Some incremental solutions are possible:

1. Begin the research or analysis to determine what kind of data is needed for AI to do its job. 

2. Define the system problems and challenges that currently cannot be analyzed or solved because we do not have the necessary data. 

3. Identify all the data elements which are not collected but are needed for AI and or the analysis of system problems. 

4. Look for and collect and publicly list all the data glossary discrepancies between States, or self-insured to insured, group health, and wc. 

5. Use and celebrate those areas where there are already common definitions. Do what can be done to expand these lists. 

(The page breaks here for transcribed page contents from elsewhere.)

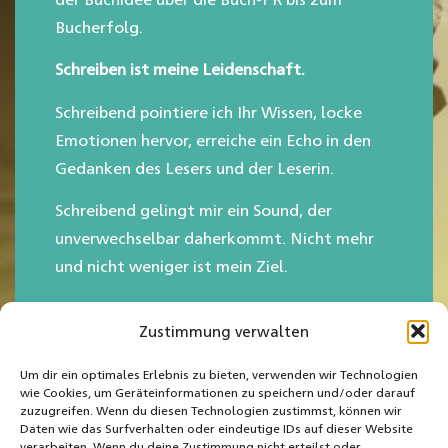
Bucherfolg.
Schreiben ist meine Leidenschaft.
Schreibend pointiere ich Ihr Wissen, locke
Emotionen hervor, erreiche ein Echo in den
Gedanken des Lesers und der Leserin.
Schreibend gelingt mir ein Sound, der
unverwechselbar daherkommt. Nicht mehr
und nicht weniger ist mein Ziel.
Zustimmung verwalten
Mehr erfahren »
Um dir ein optimales Erlebnis zu bieten, verwenden wir Technologien
wie Cookies, um Geräteinformationen zu speichern und/oder darauf
zuzugreifen. Wenn du diesen Technologien zustimmst, können wir
Daten wie das Surfverhalten oder eindeutige IDs auf dieser Website
verarbeiten. Wenn du deine Zustimmung nicht erteilst oder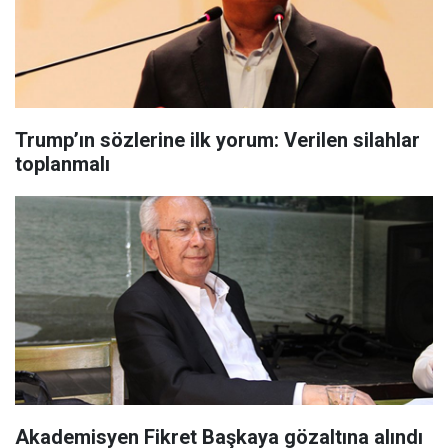
Trump’ın sözlerine ilk yorum: Verilen silahlar
toplanmalı
Akademisyen Fikret Başkaya gözaltına alındı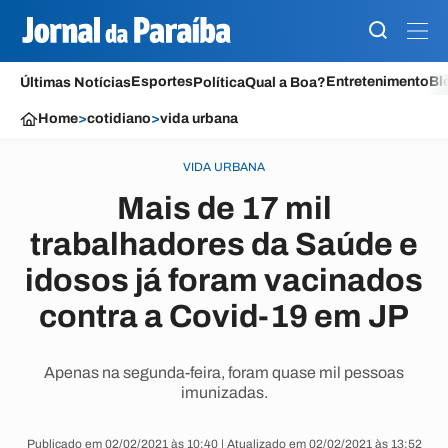
Esportes
Entretenimento
Bl
Últimas Notícias
Política
Qual a Boa?
Home
>
cotidiano
>
vida urbana
VIDA URBANA
Mais de 17 mil
trabalhadores da Saúde e
idosos já foram vacinados
contra a Covid-19 em JP
Apenas na segunda-feira, foram quase mil pessoas
imunizadas.
Publicado em 02/02/2021 às 10:40 | Atualizado em 02/02/2021 às 13:52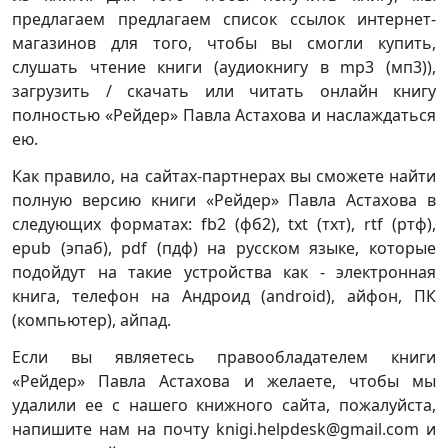
предлагаем предлагаем список ссылок интернет-
магазинов для того, чтобы вы смогли купить,
слушать чтение книги (аудиокнигу в mp3 (мп3)),
загрузить / скачать или читать онлайн книгу
полностью «Рейдер» Павла Астахова и наслаждаться
ею.
Как правило, на сайтах-партнерах вы сможете найти
полную версию книги «Рейдер» Павла Астахова в
следующих форматах: fb2 (фб2), txt (тхт), rtf (ртф),
epub (эпаб), pdf (пдф) на русском языке, которые
подойдут на такие устройства как - электронная
книга, телефон на Андроид (android), айфон, ПК
(компьютер), айпад.
Если вы являетесь правообладателем книги
«Рейдер» Павла Астахова и желаете, чтобы мы
удалили ее с нашего книжного сайта, пожалуйста,
напишите нам на почту knigi.helpdesk@gmail.com и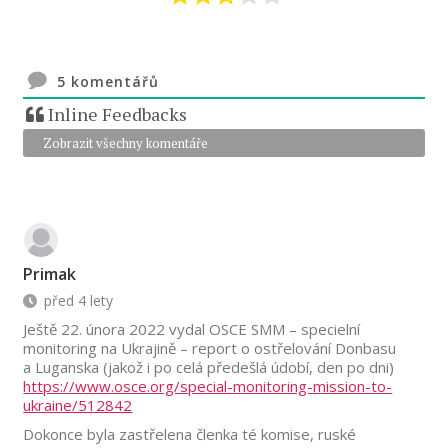
5
komentářů
Inline Feedbacks
Zobrazit všechny komentáře
Primak
před 4 lety
Ještě 22. února 2022 vydal OSCE SMM – specielní
monitoring na Ukrajině – report o ostřelování Donbasu
a Luganska (jakož i po celá předešlá údobí, den po dni)
https://www.osce.org/special-monitoring-mission-to-
ukraine/512842
Dokonce byla zastřelena členka té komise, ruské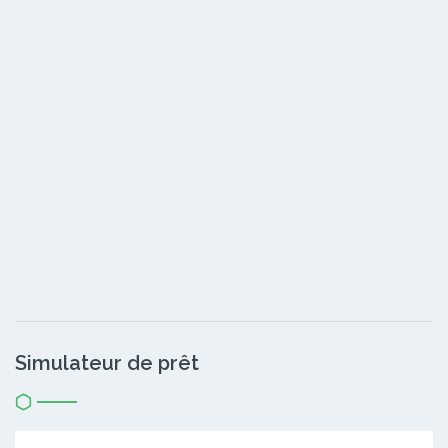
Simulateur de prêt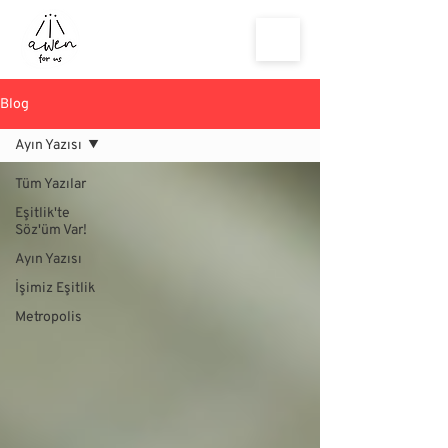
Blog
Ayın Yazısı
Tüm Yazılar
Eşitlik'te
Söz'üm Var!
Ayın Yazısı
İşimiz Eşitlik
Metropolis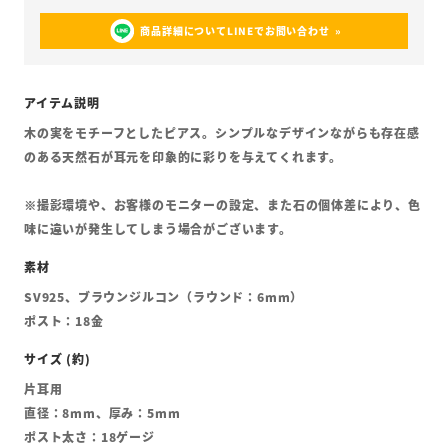
商品詳細についてLINEでお問い合わせ
木の実をモチーフとしたピアス。シンプルなデザインながらも存在感
のある天然石が耳元を印象的に彩りを与えてくれます。
※撮影環境や、お客様のモニターの設定、また石の個体差により、色
味に違いが発生してしまう場合がございます。
SV925、ブラウンジルコン（ラウンド：6mm）
ポスト：18金
片耳用
直径：8mm、厚み：5mm
ポスト太さ：18ゲージ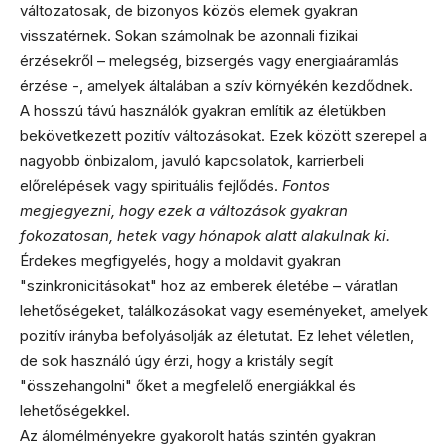
változatosak, de bizonyos közös elemek gyakran
visszatérnek. Sokan számolnak be azonnali fizikai
érzésekről – melegség, bizsergés vagy energiaáramlás
érzése -, amelyek általában a szív környékén kezdődnek.
A hosszú távú használók gyakran említik az életükben
bekövetkezett pozitív változásokat. Ezek között szerepel a
nagyobb önbizalom, javuló kapcsolatok, karrierbeli
előrelépések vagy spirituális fejlődés.
Fontos
megjegyezni, hogy ezek a változások gyakran
fokozatosan, hetek vagy hónapok alatt alakulnak ki.
Érdekes megfigyelés, hogy a moldavit gyakran
"szinkronicitásokat" hoz az emberek életébe – váratlan
lehetőségeket, találkozásokat vagy eseményeket, amelyek
pozitív irányba befolyásolják az életutat. Ez lehet véletlen,
de sok használó úgy érzi, hogy a kristály segít
"összehangolni" őket a megfelelő energiákkal és
lehetőségekkel.
Az álomélményekre gyakorolt hatás szintén gyakran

6. Engage with companies that have made their living taking in the data and putting it into databases for analysis and use. (Claims system designers (guidewire) CWCI, WCRI IAIABC,) 

7. From the above, create a ‘wish list” of data elements and present them to those bodies that have influence over the system. (NAIC, IAIABC, The Rating Bureaus, NASI, NCPDP, CURES, Medicare, 

Even with the problems and expenses, if the industry does not take the steps to standardize the definitions it will weaken the ability to optimize AI, optimize benefit provision and reduce administrative system costs.